Petunjuk Latihan:
Tuliskan ulang bagian tulisan tentang gaji wartawan di bawah ini yang terletak di antara "Wartawan Itu Banyak" dan "bayarannya terkadang main-main.", termasuk kedua batas itu, tanpa mengubah satu huruf pun.

Teks untuk Analisis:
.....

Senin, Februari 09, 2009

Resiko Mati, Gaji Setengah Hati



Wartawan Itu Banyak Uang
Wartawan Itu Tau Banyak Hal
Wartawan Itu Tukang Ngarang


Itu persepsi jamak yang dianut banyak orang tentang profesi wartawan. Padahal, tak semua wartawan seperti itu. Banyak wartawan yang hidupnya pas-pasan atau bahkan kekurangan. Banyak wartawan yang hanya tau sedikit hal karena tak punya kesempatan dan dikebiri untuk tau banyak hal. Dan kalau yang terakhir, memang harus diakui tak sedikit wartawan yang tukang ngarang.
Pers, termasuk wartawan merupakan bagian dari pilar demokrasi keempat. Tugas dan tanggungjawab wartawan pun tak main-main meski bayarannya terkadang main-main.
Saya pernah dengar, Aliansi Jurnalis Indonesia Surabaya pada tahun 2008 pernah bikin angket untuk cari tau seberapa besar sih gaji wartawan di Surabaya dan berapa gaji wartawan yang ideal? Hasilnya ternyata tak mengejutkan bagi yang tau seluk beluk dunia pers. Hasil angket itu menyatakan gaji wartawan di Surabaya masih di bawah UMK tahun 2008 yang sebesar Rp 850 ribu per bulan. Masih banyak wartawan yang digaji antara Rp 400 sampe Rp 700 ribu per bulan. Bahkan, ada juga yang nggak digaji. Parahnya lagi, sudah nggak digaji masih ditarget cari iklan! Puihhh, susah banget jadi wartawan.
Padahal, resiko yang harus ditanggung pelaku profesi ini nggak main-main. Mulai dari yang ringan seperti teror, luka kekerasan ringan hingga paling parah mati. Dan pualing parah lagi udah dianggep mati tapi nggak tau bagaimana matinya. Contoh: wartawan Harian Bernas, Fuad Muhammad Syafrudin alias Udin. Pengen tau lebih lengkap tentang kisah Udin? Klik http://id.wikipedia.org/wiki/Fuad_Muhammad_Syafruddin.

.....

Data Sumber:
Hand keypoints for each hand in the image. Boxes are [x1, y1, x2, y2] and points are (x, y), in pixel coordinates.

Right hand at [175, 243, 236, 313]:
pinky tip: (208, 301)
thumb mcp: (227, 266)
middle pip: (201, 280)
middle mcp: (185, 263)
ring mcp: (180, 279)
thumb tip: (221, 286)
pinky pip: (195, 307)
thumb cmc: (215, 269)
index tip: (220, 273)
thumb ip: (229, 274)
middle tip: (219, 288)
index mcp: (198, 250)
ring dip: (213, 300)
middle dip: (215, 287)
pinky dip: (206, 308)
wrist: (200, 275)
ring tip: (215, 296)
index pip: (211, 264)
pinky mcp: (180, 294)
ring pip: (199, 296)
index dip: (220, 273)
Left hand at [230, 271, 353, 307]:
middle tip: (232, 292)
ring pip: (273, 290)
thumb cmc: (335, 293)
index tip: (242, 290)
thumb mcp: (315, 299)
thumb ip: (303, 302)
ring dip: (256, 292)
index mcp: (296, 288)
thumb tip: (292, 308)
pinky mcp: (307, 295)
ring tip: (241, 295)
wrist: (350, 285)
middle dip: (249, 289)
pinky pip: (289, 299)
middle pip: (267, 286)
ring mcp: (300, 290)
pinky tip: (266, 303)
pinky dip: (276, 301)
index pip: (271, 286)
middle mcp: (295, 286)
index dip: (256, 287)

.....

Ruang Jawaban:
Wartawan Itu Banyak Uang
Wartawan Itu Tau Banyak Hal
Wartawan Itu Tukang Ngarang


Itu persepsi jamak yang dianut banyak orang tentang profesi wartawan. Padahal, tak semua wartawan seperti itu. Banyak wartawan yang hidupnya pas-pasan atau bahkan kekurangan. Banyak wartawan yang hanya tau sedikit hal karena tak punya kesempatan dan dikebiri untuk tau banyak hal. Dan kalau yang terakhir, memang harus diakui tak sedikit wartawan yang tukang ngarang.
Pers, termasuk wartawan merupakan bagian dari pilar demokrasi keempat. Tugas dan tanggungjawab wartawan pun tak main-main meski bayarannya terkadang main-main.